TWL: What does that part of your brain feel like? And conversely, what’s hard to focus on or do when drawing comics?

 

Mara Ramirez: Well, when I'm doing animation, it lets me draw fast and just move on. There's so much work that has to be done, so I don't obsess. I'm like, just go! Meanwhile, there’s a meditative quality I can access in a painting and in comics, because each panel feels like a little piece. I can zero in on it in a different way.

TWL: That sounds like repetition, too. Drawing something over and over again does something different depending on the reason for it, though. In The Making of MOAB, you show some of the times you redrew a page until the mark-making or composition was the way that you wanted.

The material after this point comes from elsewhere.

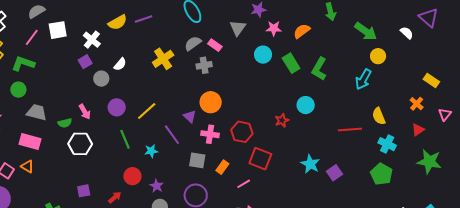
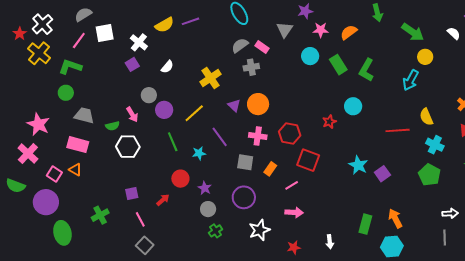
yellow cross: (163, 59) -> (211, 78), moved
gray circle: (101, 79) -> (149, 95), moved
purple triangle: (190, 116) -> (234, 106), moved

That’s a very different relationship to repetition than when you're animating something, and you need like sixty frames for a perceptual second.

Mara Ramirez: And it's funny, because when drawing MOAB, I had never really made a “real” comic before. The biggest thing I wanted to communicate was the truth of my experience. You can hear from how I'm talking that I think about drawing very much as a bodily experience. The reason I redrew some pages a million times wasn't to make it look how I wanted it to, but to be able to channel the feeling that I had experienced on the trip it was based on. Looking back, and that was four years ago now, those different drafts all look the same! But redrawing helped me retrace my steps through the feelings.

TWL: How would you know when you’d hit it? In MOAB, it feels like emotion filters through very physical feelings: nausea, pain, cramps, and maybe a floating discomfort. It's emotionally very atmospheric or muddy, not so much defining a sharp edge to a feeling.

Mara Ramirez: I’m interested in that muddiness. I would know that I hit it when I felt it in my body drawing it, or when I looked at it afterwards, and—there’s no word for it. Even more than painting, drawing is so immediate, especially graphite. Graphite literally picks up so much idiosyncrasy and the way you're moving, and so graphite and drawing are really capturing the feeling in your body. That's how it works for me.